==== Data to use
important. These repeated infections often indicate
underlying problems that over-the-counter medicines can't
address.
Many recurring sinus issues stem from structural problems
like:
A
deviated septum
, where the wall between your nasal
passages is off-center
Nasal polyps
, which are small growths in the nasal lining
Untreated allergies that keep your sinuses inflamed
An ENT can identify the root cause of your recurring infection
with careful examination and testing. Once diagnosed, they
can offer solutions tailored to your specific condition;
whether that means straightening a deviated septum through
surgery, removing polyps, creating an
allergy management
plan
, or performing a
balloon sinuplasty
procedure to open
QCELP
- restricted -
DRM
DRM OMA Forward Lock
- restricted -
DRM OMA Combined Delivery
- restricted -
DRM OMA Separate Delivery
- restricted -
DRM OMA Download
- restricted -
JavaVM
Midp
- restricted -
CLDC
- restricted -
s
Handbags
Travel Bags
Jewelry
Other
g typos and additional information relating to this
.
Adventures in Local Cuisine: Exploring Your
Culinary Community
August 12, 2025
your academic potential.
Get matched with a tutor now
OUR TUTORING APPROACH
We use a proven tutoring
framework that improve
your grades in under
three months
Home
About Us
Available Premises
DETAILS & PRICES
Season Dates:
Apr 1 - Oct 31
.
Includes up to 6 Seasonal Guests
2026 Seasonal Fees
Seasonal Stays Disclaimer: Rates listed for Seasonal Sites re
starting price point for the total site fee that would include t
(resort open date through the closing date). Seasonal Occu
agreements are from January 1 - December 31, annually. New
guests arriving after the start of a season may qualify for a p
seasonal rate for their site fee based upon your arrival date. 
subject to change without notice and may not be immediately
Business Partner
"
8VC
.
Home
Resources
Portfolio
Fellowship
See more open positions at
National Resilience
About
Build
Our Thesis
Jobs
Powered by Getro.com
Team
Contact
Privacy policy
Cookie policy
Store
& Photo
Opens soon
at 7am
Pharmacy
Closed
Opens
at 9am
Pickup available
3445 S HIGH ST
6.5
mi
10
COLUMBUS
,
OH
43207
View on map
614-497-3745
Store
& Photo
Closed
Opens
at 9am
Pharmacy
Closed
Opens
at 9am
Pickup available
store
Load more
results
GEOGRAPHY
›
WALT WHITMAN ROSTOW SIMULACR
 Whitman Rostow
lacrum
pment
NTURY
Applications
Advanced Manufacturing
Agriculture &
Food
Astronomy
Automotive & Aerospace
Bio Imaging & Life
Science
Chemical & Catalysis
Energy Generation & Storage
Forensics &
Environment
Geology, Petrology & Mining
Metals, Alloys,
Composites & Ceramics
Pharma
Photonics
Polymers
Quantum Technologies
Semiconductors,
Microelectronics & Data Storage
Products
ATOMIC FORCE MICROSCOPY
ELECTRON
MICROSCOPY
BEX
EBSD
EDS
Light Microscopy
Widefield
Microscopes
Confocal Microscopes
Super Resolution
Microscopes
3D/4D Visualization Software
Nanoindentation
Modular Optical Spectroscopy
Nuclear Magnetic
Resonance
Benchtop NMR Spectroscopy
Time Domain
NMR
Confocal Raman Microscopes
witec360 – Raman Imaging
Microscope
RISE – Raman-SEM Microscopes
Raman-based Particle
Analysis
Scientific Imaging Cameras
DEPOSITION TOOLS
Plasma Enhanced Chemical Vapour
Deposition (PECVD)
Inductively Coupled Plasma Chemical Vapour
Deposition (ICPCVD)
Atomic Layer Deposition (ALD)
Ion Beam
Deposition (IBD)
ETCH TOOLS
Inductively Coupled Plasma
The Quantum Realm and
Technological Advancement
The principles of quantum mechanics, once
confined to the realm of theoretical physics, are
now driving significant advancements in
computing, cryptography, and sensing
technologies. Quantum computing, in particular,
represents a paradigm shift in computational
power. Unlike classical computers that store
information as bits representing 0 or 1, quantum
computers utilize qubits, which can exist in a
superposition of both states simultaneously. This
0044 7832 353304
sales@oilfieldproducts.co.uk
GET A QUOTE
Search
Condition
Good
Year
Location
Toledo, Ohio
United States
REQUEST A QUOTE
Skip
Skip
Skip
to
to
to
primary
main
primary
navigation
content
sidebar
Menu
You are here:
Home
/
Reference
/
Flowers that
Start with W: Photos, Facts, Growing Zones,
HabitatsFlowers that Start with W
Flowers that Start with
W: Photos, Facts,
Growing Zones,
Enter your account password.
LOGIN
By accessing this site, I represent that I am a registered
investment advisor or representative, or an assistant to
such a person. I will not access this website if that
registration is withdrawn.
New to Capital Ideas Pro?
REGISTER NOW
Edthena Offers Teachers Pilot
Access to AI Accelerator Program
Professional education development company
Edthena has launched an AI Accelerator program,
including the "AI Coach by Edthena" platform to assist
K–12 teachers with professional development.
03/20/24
========
Required work - Return the span of lines in the data above that opens at the line with "WALT WHITMAN ROSTOW SIMULACR" and closes at the line with "Nanoindentation", exactly, ends included, nothing else.

Result -
WALT WHITMAN ROSTOW SIMULACR
 Whitman Rostow
lacrum
pment
NTURY
Applications
Advanced Manufacturing
Agriculture &
Food
Astronomy
Automotive & Aerospace
Bio Imaging & Life
Science
Chemical & Catalysis
Energy Generation & Storage
Forensics &
Environment
Geology, Petrology & Mining
Metals, Alloys,
Composites & Ceramics
Pharma
Photonics
Polymers
Quantum Technologies
Semiconductors,
Microelectronics & Data Storage
Products
ATOMIC FORCE MICROSCOPY
ELECTRON
MICROSCOPY
BEX
EBSD
EDS
Light Microscopy
Widefield
Microscopes
Confocal Microscopes
Super Resolution
Microscopes
3D/4D Visualization Software
Nanoindentation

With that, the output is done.